JOB 1:
Reproduce the rows from the first one through the line containing "Which box's median line is the highest?", changing every "pie" to "donut" and leaving everything else unchanged.

Mr Corbell: She doesn't like listening to this, Jon.

MR STANHOPE: She does not; not at all. It is unusual for the Chief Minister not to like to listen to her own speeches.

There were others who ignored convention or rationalised its place. The Canberra Times produced a stunning reversal of opinion. On the day of the budget debate, the Times' deputy editor, Mr Hull, in a very learned opinion, as he is wont, said that if the budget were to fall, the likelihood was that the Chief Minister would resign. There was a beautiful big heading in the Canberra Times of the Thursday of the debate: "If Budget defeated, first task is to elect new chief minister-Analysis, Crispin Hull." He went on to say that, if that happened, the Chief Minister would resign. That was on the day of the budget debate but before the vote.

RECORDS SHOWN:
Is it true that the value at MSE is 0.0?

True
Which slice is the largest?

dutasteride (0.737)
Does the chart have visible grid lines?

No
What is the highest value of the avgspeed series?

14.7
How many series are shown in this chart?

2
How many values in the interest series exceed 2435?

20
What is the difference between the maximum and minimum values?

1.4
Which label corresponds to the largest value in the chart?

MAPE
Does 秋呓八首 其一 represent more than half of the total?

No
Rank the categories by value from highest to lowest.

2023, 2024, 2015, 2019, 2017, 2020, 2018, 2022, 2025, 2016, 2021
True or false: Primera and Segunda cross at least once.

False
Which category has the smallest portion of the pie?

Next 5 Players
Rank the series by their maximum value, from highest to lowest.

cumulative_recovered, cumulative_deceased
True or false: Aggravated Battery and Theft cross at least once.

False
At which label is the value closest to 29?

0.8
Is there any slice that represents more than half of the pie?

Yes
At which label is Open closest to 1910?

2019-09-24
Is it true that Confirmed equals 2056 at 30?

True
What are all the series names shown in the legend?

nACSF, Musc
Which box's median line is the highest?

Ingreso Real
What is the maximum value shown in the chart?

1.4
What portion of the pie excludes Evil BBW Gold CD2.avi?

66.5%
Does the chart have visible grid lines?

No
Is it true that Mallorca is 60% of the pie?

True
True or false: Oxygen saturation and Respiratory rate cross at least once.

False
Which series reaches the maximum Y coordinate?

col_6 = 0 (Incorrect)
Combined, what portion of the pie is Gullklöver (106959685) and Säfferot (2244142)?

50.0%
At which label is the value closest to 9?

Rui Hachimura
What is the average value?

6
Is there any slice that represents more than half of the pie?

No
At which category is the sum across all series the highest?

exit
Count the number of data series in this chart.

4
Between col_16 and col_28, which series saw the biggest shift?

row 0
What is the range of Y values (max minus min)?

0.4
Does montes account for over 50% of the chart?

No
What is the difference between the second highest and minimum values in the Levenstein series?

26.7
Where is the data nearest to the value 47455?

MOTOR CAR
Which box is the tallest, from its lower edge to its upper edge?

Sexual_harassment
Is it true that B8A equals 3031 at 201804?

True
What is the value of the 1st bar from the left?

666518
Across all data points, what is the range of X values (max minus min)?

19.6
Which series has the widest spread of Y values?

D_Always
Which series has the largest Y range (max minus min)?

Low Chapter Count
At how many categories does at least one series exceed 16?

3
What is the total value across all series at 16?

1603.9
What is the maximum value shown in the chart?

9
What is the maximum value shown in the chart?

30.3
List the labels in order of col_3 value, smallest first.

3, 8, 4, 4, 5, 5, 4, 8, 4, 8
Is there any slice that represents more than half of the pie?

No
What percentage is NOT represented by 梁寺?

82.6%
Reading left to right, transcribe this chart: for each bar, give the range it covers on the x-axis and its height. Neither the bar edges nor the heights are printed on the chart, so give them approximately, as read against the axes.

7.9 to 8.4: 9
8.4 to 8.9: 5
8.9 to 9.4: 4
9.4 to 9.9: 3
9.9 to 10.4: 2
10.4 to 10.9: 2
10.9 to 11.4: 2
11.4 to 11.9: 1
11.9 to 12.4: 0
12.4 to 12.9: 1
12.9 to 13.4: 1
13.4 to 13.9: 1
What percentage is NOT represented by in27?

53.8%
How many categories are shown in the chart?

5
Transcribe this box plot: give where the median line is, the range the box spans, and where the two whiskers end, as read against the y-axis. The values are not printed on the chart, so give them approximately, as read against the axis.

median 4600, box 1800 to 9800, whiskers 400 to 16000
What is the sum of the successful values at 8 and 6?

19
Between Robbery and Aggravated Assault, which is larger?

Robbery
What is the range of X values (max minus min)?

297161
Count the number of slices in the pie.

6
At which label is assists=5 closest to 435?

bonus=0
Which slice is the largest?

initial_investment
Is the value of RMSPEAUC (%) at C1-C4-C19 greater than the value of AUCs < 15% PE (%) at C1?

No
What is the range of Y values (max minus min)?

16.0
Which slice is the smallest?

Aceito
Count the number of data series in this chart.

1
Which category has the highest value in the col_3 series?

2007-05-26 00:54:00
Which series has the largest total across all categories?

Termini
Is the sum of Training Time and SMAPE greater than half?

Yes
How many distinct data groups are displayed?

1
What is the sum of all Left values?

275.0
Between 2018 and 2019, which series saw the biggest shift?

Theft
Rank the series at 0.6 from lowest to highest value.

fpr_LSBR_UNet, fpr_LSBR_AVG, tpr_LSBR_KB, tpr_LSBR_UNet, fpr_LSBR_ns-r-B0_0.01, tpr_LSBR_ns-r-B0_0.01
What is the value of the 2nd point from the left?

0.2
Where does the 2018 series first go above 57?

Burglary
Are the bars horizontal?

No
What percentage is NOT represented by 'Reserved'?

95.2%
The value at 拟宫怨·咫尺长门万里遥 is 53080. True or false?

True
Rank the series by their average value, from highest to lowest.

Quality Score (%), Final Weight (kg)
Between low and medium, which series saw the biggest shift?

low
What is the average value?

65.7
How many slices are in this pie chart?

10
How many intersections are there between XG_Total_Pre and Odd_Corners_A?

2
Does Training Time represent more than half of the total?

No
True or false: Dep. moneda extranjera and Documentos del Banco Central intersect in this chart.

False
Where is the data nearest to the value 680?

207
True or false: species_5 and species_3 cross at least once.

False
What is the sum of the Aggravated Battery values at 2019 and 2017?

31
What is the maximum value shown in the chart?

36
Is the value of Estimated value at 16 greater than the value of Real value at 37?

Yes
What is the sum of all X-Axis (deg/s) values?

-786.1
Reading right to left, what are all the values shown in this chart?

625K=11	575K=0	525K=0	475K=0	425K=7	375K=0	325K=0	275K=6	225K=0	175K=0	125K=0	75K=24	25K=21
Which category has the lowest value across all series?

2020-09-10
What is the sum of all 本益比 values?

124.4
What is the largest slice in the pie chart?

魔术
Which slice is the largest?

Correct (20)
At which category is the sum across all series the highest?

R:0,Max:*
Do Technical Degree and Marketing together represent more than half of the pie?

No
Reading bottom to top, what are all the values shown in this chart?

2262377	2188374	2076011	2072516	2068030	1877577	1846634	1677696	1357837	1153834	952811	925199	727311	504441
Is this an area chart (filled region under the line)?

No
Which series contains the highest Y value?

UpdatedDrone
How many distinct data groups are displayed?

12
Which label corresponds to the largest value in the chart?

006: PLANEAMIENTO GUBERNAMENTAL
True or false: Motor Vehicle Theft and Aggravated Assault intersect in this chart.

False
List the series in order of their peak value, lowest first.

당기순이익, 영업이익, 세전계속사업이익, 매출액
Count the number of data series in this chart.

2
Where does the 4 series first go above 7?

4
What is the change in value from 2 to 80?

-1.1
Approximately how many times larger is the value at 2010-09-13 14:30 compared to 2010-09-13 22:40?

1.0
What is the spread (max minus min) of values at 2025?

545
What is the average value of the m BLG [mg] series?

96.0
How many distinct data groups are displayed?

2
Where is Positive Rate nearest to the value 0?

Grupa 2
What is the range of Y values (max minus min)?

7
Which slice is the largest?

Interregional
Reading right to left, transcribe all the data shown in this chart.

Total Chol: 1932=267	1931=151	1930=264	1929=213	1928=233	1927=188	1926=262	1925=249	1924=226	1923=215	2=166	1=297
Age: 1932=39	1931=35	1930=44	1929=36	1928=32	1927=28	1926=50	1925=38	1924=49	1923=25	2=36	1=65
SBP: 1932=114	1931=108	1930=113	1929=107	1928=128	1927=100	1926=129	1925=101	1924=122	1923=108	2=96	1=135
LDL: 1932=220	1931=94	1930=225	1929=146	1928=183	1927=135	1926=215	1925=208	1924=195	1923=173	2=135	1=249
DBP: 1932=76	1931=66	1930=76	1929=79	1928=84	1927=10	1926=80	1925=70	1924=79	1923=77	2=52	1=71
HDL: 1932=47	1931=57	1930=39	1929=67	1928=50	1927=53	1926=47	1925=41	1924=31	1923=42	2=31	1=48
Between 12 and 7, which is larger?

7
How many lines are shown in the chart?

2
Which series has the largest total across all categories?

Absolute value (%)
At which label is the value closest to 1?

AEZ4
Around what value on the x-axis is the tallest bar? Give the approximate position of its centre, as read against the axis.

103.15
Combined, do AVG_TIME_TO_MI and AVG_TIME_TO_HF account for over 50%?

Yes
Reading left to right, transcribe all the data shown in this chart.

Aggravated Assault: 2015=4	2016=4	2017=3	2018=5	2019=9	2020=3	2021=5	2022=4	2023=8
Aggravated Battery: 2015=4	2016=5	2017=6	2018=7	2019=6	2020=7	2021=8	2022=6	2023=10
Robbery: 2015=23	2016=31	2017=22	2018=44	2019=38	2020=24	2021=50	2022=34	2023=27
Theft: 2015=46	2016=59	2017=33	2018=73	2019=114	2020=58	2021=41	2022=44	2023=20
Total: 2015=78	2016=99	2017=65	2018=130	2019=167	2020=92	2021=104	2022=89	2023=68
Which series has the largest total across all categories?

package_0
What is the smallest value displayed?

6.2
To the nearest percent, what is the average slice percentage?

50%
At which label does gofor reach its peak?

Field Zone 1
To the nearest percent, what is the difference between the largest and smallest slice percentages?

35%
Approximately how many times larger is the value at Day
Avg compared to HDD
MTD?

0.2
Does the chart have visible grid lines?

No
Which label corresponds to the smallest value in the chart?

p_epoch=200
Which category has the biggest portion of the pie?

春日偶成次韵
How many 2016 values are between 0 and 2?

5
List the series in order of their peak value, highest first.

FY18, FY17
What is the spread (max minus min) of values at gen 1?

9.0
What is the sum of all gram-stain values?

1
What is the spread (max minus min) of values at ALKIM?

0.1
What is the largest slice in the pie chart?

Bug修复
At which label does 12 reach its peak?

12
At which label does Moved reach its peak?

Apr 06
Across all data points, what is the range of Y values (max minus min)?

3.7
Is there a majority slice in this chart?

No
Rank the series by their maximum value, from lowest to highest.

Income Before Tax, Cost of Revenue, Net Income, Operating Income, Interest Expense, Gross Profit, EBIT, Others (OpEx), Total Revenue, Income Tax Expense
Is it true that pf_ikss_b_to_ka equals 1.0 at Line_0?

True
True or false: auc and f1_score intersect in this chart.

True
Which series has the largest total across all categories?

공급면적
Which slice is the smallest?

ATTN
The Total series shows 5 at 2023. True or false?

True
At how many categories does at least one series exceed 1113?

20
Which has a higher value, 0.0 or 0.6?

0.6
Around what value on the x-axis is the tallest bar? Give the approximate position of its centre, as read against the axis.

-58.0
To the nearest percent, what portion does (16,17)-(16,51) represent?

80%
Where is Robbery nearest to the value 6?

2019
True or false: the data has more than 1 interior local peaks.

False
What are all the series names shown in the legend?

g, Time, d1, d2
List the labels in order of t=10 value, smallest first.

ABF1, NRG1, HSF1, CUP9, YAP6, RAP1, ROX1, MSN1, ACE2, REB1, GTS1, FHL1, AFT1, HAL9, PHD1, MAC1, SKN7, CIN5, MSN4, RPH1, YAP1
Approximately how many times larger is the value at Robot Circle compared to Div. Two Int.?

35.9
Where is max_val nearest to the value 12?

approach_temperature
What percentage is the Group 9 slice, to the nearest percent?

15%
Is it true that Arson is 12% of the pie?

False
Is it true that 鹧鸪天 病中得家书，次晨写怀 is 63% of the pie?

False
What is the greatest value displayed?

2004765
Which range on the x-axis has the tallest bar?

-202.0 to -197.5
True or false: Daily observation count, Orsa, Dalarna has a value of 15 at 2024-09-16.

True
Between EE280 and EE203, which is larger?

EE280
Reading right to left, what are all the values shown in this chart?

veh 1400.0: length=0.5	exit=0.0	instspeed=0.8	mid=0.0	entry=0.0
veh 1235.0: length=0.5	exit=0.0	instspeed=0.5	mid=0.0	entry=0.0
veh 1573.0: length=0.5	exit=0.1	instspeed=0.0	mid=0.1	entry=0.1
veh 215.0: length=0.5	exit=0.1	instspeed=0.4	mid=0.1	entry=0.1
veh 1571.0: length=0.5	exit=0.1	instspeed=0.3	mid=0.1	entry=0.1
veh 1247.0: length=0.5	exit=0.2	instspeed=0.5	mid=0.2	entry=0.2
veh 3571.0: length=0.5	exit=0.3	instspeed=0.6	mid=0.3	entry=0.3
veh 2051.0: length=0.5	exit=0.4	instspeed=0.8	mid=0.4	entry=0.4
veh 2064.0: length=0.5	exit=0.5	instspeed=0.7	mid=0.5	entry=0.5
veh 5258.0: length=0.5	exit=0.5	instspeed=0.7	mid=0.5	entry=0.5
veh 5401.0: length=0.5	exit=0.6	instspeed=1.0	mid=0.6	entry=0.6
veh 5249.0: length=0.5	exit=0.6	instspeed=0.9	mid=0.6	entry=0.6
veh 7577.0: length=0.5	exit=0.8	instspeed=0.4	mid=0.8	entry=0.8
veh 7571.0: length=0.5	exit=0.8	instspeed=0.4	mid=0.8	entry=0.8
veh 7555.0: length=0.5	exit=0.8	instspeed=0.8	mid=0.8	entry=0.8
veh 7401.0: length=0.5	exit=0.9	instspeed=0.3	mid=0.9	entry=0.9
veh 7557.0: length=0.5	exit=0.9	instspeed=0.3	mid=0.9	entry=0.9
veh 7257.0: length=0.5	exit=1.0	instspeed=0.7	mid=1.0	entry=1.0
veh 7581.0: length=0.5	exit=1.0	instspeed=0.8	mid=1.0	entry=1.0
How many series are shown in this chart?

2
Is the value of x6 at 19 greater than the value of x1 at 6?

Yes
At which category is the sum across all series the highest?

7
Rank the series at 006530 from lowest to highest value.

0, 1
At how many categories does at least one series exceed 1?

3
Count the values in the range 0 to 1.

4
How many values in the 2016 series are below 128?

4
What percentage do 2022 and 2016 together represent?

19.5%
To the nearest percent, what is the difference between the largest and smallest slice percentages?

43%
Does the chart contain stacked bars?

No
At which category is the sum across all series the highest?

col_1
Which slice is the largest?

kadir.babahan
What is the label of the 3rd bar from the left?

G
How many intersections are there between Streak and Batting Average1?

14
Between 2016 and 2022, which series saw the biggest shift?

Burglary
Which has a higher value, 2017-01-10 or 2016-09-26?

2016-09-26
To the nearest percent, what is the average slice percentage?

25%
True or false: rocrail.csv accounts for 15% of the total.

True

JOB 2:
In the debate transcript, rewrite the paragraph beginning "There were others who ignored convention" in a shorter form that keeps its main facts.

RESPONSE 1:
Is it true that the value at MSE is 0.0?

True
Which slice is the largest?

dutasteride (0.737)
Does the chart have visible grid lines?

No
What is the highest value of the avgspeed series?

14.7
How many series are shown in this chart?

2
How many values in the interest series exceed 2435?

20
What is the difference between the maximum and minimum values?

1.4
Which label corresponds to the largest value in the chart?

MAPE
Does 秋呓八首 其一 represent more than half of the total?

No
Rank the categories by value from highest to lowest.

2023, 2024, 2015, 2019, 2017, 2020, 2018, 2022, 2025, 2016, 2021
True or false: Primera and Segunda cross at least once.

False
Which category has the smallest portion of the donut?

Next 5 Players
Rank the series by their maximum value, from highest to lowest.

cumulative_recovered, cumulative_deceased
True or false: Aggravated Battery and Theft cross at least once.

False
At which label is the value closest to 29?

0.8
Is there any slice that represents more than half of the donut?

Yes
At which label is Open closest to 1910?

2019-09-24
Is it true that Confirmed equals 2056 at 30?

True
What are all the series names shown in the legend?

nACSF, Musc
Which box's median line is the highest?

RESPONSE 2:
Others ignored or rationalized convention, and the Canberra Times reversed its opinion. On the Thursday of the budget debate, before the vote, deputy editor Crispin Hull wrote under the heading "If Budget defeated, first task is to elect new chief minister" that the Chief Minister would likely resign if the budget fell.